Dans un contexte de crise, les entreprises ont-elles intérêt à renforcer leur politique de gestion des talents ?
En période de récession économique, le premier réflexe est de réduire les investissements en gestion des ressources humaines. Mais certaines entreprises ont compris que c’est davantage leur manière de recruter qui doit aujourd’hui évoluer. Comment ? D’abord en travaillant sur le réseautage en interne (à travers notamment la cooptation), puis en promouvant les talents à la fois en interne (networking, fédération des services, évènements internes…) et en externe (via différents supports comme les sites carrière ou des évènements rassemblant des jeunes et des entreprises). Enfin, il s’agit de développer les relations avec les écoles. En Inde, les grandes entreprises travaillent sur le programme de formation des universités pour assurer à 3, 5 et 7 ans la réponse à leurs pénuries futures.
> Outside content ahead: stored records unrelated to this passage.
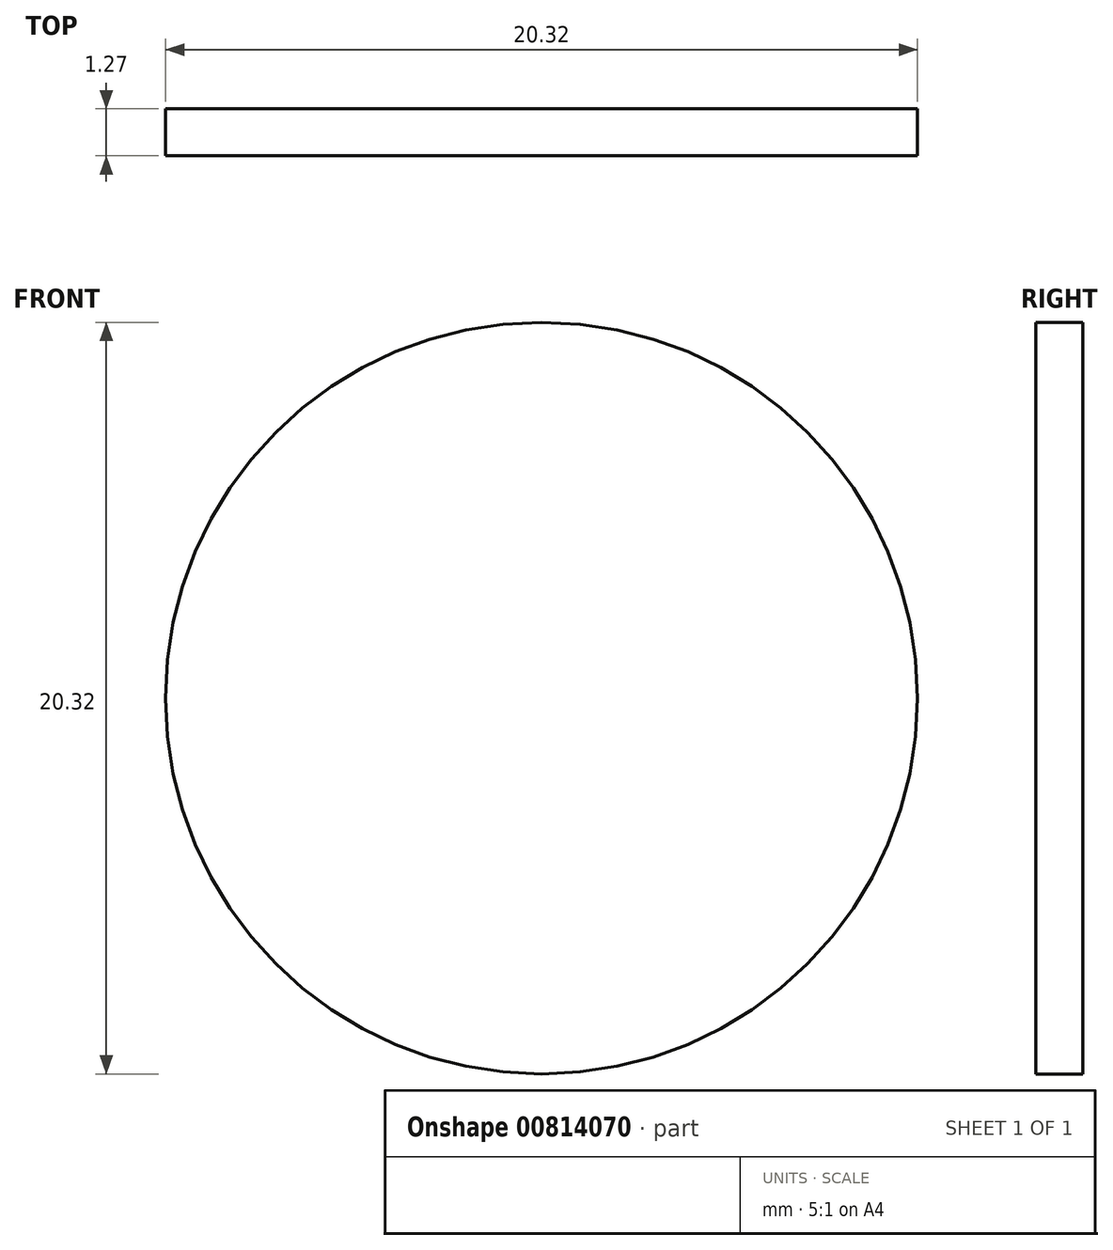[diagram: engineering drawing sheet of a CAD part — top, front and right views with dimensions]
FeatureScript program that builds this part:
annotation { "Feature Type Name" : "Feature", "Feature Type Description" : "" }
export const myFeature = defineFeature(function(context is Context, id is Id, definition is map)
    precondition{}
    {
        {
            var Q0;
            Q0=qCreatedBy(makeId("Front.planeOp"),FACE);
            var sketch = newSketch(context, id + "F0", { "sketchPlane" : qUnion([Q0])});
            skCircle(sketch, "E0", {"center": v(0, 0) * mm, "radius": 10.16 * mm});
            skSolve(sketch);
        }
        {
            var Q0;
            Q0 = qSketchRegion(id + "F0", true);
            extrude(context, id + "F1", {"entities" : qUnion([Q0]), "depth" : 1.27 * mm, "offsetDistance" : 25.4 * mm});
        }
    });
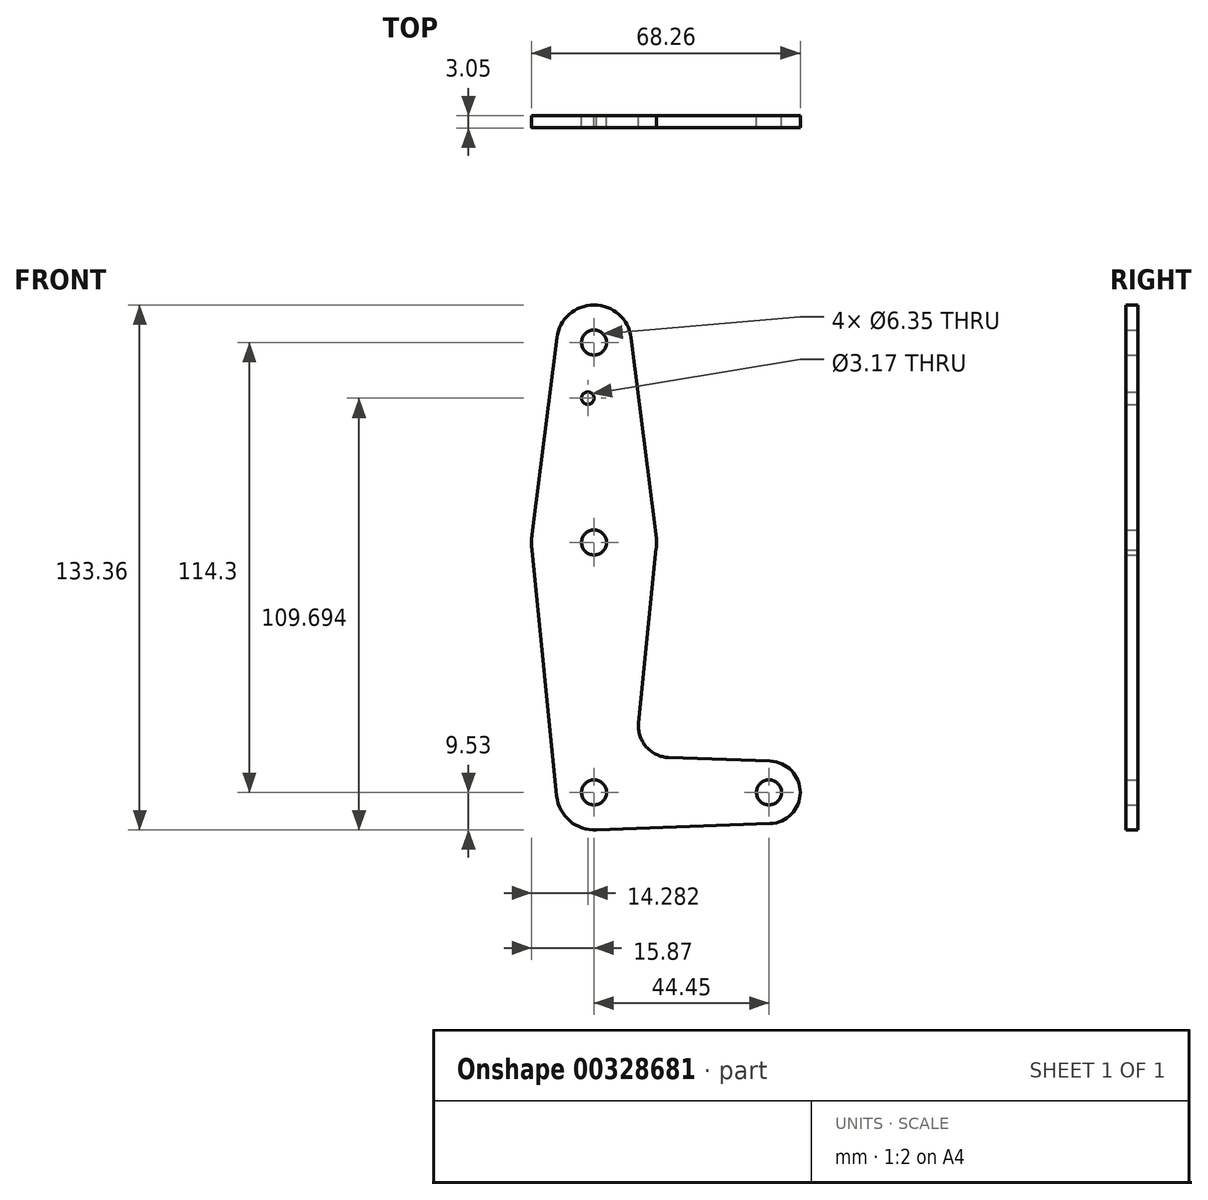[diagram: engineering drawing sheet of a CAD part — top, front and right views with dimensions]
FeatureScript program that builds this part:
annotation { "Feature Type Name" : "Feature", "Feature Type Description" : "" }
export const myFeature = defineFeature(function(context is Context, id is Id, definition is map)
    precondition{}
    {
        {
            var Q0;
            Q0=qCreatedBy(makeId("Front.planeOp"),FACE);
            var sketch = newSketch(context, id + "F0", { "sketchPlane" : qUnion([Q0])});
            skLineSegment(sketch, "E0", {"start": v(0, 0) * mm, "end": v(0, 114.3) * mm, "construction": true});
            skLineSegment(sketch, "E1", {"start": v(0, 0) * mm, "end": v(44.45, 0) * mm, "construction": true});
            skCircle(sketch, "E2", {"center": v(0, 114.3) * mm, "radius": 9.53 * mm});
            skCircle(sketch, "E3", {"center": v(0, 0) * mm, "radius": 9.53 * mm});
            skCircle(sketch, "E4", {"center": v(44.45, 0) * mm, "radius": 7.94 * mm});
            skCircle(sketch, "E5", {"center": v(0, 63.5) * mm, "radius": 15.88 * mm});
            skLineSegment(sketch, "E6", {"start": v(-15.75, 61.52) * mm, "end": v(-9.48, -0.95) * mm});
            skLineSegment(sketch, "E7", {"start": v(9.45, 115.5) * mm, "end": v(15.75, 65.48) * mm});
            skLineSegment(sketch, "E8", {"start": v(-9.45, 115.5) * mm, "end": v(-15.75, 65.48) * mm});
            skLineSegment(sketch, "E9", {"start": v(15.8, 61.91) * mm, "end": v(11.34, 17.6) * mm});
            skLineSegment(sketch, "E10", {"start": v(18.97, 8.85) * mm, "end": v(44.73, 7.93) * mm});
            skLineSegment(sketch, "E11", {"start": v(0, -9.53) * mm, "end": v(44.73, -7.93) * mm});
            skCircle(sketch, "E12", {"center": v(0, 114.3) * mm, "radius": 3.18 * mm});
            skCircle(sketch, "E13", {"center": v(0, 63.5) * mm, "radius": 3.18 * mm});
            skCircle(sketch, "E14", {"center": v(-1.59, 100.16) * mm, "radius": 1.59 * mm});
            skCircle(sketch, "E15", {"center": v(0, 0) * mm, "radius": 3.18 * mm});
            skCircle(sketch, "E16", {"center": v(44.45, 0) * mm, "radius": 3.18 * mm});
            skArc(sketch, "E17.filletArc", {"start": v(11.34, 17.6) * mm, "mid": v(13.26, 11.57) * mm, "end": v(18.97, 8.85) * mm});
            skSolve(sketch);
        }
        {
            var Q0;
            Q0 = qSketchRegion(id + "F0", true);
            extrude(context, id + "F1", {"entities" : qUnion([Q0]), "depth" : 3.05 * mm});
        }
    });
Comment, en période de crise, les RH peuvent-ils convaincre leur direction d’investir dans ce domaine ?
Aujourd’hui, le RH est un business partner plus qu’une fonction support. La gestion des talents n’est plus centrée uniquement sur les cadres supérieurs mais également sur les fonctions de middle management. Les RH apportent une réelle valeur ajoutée en mettant en œuvre une politique de gestion des talents en phase avec la stratégie à moyen et long terme de l’entreprise. De plus, le RH peut mesurer le retour sur investissement de cette politique de gestion des talents en vérifiant des éléments tels que la qualité des candidatures soumises, le nombre de postes pourvus, le temps passé dans l’entreprise, la manière dont ils évoluent. Ce ROI peut être mesuré par les résultats financiers auxquels les candidats recrutés ont pu contribuer (résultats commerciaux, chiffres d’affaires…).
Les jeunes sont fortement touchés par le chômage. Est-ce une fatalité ?
C’est en tout cas une réalité vécue en Europe et dans les pays émergents, comme le démontre notre index mondial des compétences, réalisé avec Oxford Economics. Jusqu’au Brésil, qui connaît une forte croissance économique, il est possible de constater une inadéquation flagrante entre les compétences demandées par les recruteurs et les profils des candidats. En matière d’employabilité des jeunes, des politiques conjointes doivent être menées entre les gouvernements, les entreprises et les universités, pour faire correspondre les formations aux attentes du marché de l’emploi. En France, on attache souvent beaucoup trop d’importance au diplôme, notamment pour les profils jeunes diplômés. Le cabinet Hays essaie justement de provoquer un changement culturel chez ses clients, qui sont encore trop souvent à la recherche de talents pour répondre à un besoin court-termiste. Ce changement culturel passe notamment par le développement de relations avec les campus managers pour encourager des stages de longue durée ou des premiers emplois. Relations pratiquées uniquement par les très grandes entreprises françaises et qui doivent se généraliser.
Les RH doivent-ils forcément s’emparer de la question des réseaux sociaux ?
Quelques 6 étudiants sur 10 pensent que la société qu’ils vont rejoindre possède automatiquement un compte Facebook ou Twitter. Leur culture de recherche d’emploi est donc forcément liée aux réseaux sociaux. D’ici 7 ans, nos études montrent que 40 % des recrutements passeront par ces médias. Je pense que les RH auront beaucoup plus de crédibilité s’ils arrivent à déployer leur vision avec les nouvelles techniques de recrutement issues des médias sociaux.